Typeform vs Tally vs Fillout for Indie Hackers in 2026: Which Form Builder Is Worth It?
Typeform charges $25/month for 100 responses. Tally gives you unlimited responses for free. Fillout sits in the middle with 1,000 free responses and better automations. Here is which one actually makes sense.
Typeform charges $25 a month for 100 form responses. One hundred. If you run any kind of SaaS waitlist, feedback survey, or onboarding form and you get more than a hundred replies, you're either upgrading to $50/month or turning people away.
Meanwhile Tally gives you unlimited responses for free. Fillout gives you 1,000 for free. Both include conditional logic, Stripe payments, and integrations that Typeform gates behind paid plans.
This is not a subtle difference. It's the kind of pricing gap that makes you wonder who Typeform's forms are actually for in 2026.
This comparison is specifically for indie hackers and solo developers. Not enterprise marketing teams. Not agencies running 50 client forms. People building SaaS products who need a contact form, a feedback survey, a waitlist signup, and maybe a payment collection flow without adding $25-$83 a month to their tool costs.
The short answer: Tally for almost everything. Fillout when you need deeper automation or database sync. Typeform only if you need its specific conversational UX and nothing else will do.
Quick Verdict
| Typeform | Tally | Fillout | |
|---|---|---|---|
| Free responses/month | 10 | Unlimited | 1,000 |
| Free conditional logic | No | Yes | Yes |
| Free payments | No | Yes (Stripe) | Yes (Stripe) |
| Free file uploads | No | Yes (10MB) | Yes |
| Remove branding (free) | No | No | No |
| Paid entry | $25/month | $24/month | $15/month |
| Best for | Polished conversational forms | Everything else for free | Automation-heavy workflows |
Typeform in 2026
Typeform is the oldest and most polished of the three. The one-question-at-a-time conversational interface still looks better than anything Tally or Fillout produce by default. If you are collecting high-stakes information (job applications, user interviews, sales discovery calls) where presentation matters, Typeform forms feel premium in a way the alternatives don't quite match.

-- EXTRACTED ENTRIES --
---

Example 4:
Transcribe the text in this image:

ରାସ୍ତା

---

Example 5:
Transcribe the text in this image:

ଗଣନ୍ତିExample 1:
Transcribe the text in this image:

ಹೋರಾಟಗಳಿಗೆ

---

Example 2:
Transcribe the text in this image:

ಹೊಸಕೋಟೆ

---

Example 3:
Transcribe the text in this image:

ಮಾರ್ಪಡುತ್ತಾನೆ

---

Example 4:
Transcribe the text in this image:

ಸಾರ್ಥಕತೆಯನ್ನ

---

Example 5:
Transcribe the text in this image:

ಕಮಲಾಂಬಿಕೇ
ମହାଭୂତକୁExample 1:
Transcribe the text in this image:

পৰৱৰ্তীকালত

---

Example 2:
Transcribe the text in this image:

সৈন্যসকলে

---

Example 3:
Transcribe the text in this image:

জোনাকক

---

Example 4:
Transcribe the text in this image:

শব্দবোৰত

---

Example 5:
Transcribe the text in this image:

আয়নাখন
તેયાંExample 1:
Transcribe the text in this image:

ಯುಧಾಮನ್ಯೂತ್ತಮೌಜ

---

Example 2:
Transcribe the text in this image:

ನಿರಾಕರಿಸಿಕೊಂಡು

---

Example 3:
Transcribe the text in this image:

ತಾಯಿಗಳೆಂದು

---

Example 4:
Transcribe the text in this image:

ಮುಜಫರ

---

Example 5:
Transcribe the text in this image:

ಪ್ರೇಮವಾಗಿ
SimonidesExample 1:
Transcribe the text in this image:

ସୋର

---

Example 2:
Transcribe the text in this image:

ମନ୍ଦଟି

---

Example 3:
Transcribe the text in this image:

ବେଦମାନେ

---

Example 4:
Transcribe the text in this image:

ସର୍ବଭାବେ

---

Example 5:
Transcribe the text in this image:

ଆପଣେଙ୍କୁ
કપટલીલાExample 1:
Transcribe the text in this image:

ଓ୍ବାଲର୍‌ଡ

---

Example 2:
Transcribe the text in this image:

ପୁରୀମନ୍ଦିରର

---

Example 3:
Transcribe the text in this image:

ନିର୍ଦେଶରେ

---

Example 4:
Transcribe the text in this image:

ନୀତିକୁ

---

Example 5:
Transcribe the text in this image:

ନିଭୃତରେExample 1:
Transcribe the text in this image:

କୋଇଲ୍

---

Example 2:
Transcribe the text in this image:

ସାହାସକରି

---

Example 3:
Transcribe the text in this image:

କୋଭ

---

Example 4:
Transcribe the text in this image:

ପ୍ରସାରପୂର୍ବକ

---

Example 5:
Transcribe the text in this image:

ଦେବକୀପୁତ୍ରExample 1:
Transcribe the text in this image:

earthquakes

-- WHAT IS EXPECTED --
From the form builder comparison, return the stretch from "The short answer: Tally" through "else will do." word for word.

-- REPLY --
The short answer: Tally for almost everything. Fillout when you need deeper automation or database sync. Typeform only if you need its specific conversational UX and nothing else will do.